AUFGABEN ZUR ÜBUNG>
1. Beantworten Sie anhand des Fachbeitrags zur Vertragssprache:
(a) In welchem Fall ist eine klare Sprache in der internen Kommunikation laut Text unabdingbar?
(b) Mit welchen gängigen Editoren lassen sich die Softwarelösungen kombinieren?
(c) Welche Fachbegriffe soll die erste Terminologieliste enthalten?
2. Übertragen Sie aus dem Fachbeitrag zur Vertragssprache einen Abschnitt wortgetreu: Setzen Sie bei den Worten ein, die „Terminologiearbeit muss nicht“ enthalten, und enden Sie nach „die Text erstellen.“.

TEXTAUSZUG>
################
2011/4 | Fachbeitrag | Technische Dokumentation

Sprechen Ihre Mitarbeiter alle dieselbe Sprache?

von Dr. Rainer Pflaum

Inhaltsübersicht:

Was Verträge wie auch Angebote auszeichnet, ist eine klare und eindeutige Sprache. Über die Inhalte besteht Einigkeit zwischen den Vertragspartnern und die vereinbarten Leistungen haben vor Gericht Bestand. Die Sprache sollte aber auch in der internen Unternehmenskommunikation klar sein. Dies ist wichtig, sobald mehrere Mitarbeiter daran beteiligt sind, einen Vertrag zu erfüllen oder zu definieren, und es ist unabdingbar, wenn unterschiedliche Abteilungen daran beteiligt sind. In diesem Fall müssen viele einzelne Aspekte abgesprochen werden. Dabei spart klare Vertragssprache Arbeitszeit und vermeidet Missverständnisse, die Mehrkosten und im schlimmsten Fall den Reputationsverlust der Firma selbst nach sich ziehen können. Eine einheitliche Vertragssprache sollte daher bei kleinen und mittleren Unternehmen ebenso wie bei den Großen ein fester Bestandteil der Corporate Identity sein. Diese spricht bestehende und zukünftige Kunden gleichermaßen an: Nur wer die Sprache seiner Kunden spricht, kann mit ihnen gemeinsam wachsen.

 

Terminologiemanagement – vielseitig und günstiger als erwartet

Terminologiearbeit muss nicht teuer sein: Verschiedene umfangreiche und spezielle Softwarelösungen sind auf dem Markt verfügbar. Diese werden als Zusatzprogramm geladen und lassen sich mit gängigen Editoren (Textverarbeitung, Konstruktionssystem, AVA-Software) kombinieren. Bei der Auswahl ist zu achten auf leichte Bedienbarkeit und ein verständliches Konzept, damit die Akzeptanz groß und der Schulungsaufwand klein bleibt. Als erste Grundlage sollte eine kurze Terminologieliste dienen, die all jene Fachbegriffe enthält, mit denen es in der Vergangenheit Probleme gab. Diese aber muss allen Mitarbeitern zugänglich sein, die Text erstellen.
################
VORLIEGENDES MATERIAL>
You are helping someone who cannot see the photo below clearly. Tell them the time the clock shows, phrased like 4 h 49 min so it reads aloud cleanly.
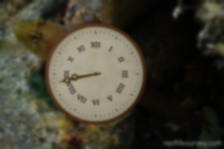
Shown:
################
LÖSUNGEN>
1.
(a) Wenn unterschiedliche Abteilungen daran beteiligt sind, einen Vertrag zu erfüllen oder zu definieren.
(b) Mit Textverarbeitung, Konstruktionssystem und AVA-Software.
(c) All jene Fachbegriffe, mit denen es in der Vergangenheit Probleme gab.

2.
Terminologiearbeit muss nicht teuer sein: Verschiedene umfangreiche und spezielle Softwarelösungen sind auf dem Markt verfügbar. Diese werden als Zusatzprogramm geladen und lassen sich mit gängigen Editoren (Textverarbeitung, Konstruktionssystem, AVA-Software) kombinieren. Bei der Auswahl ist zu achten auf leichte Bedienbarkeit und ein verständliches Konzept, damit die Akzeptanz groß und der Schulungsaufwand klein bleibt. Als erste Grundlage sollte eine kurze Terminologieliste dienen, die all jene Fachbegriffe enthält, mit denen es in der Vergangenheit Probleme gab. Diese aber muss allen Mitarbeitern zugänglich sein, die Text erstellen.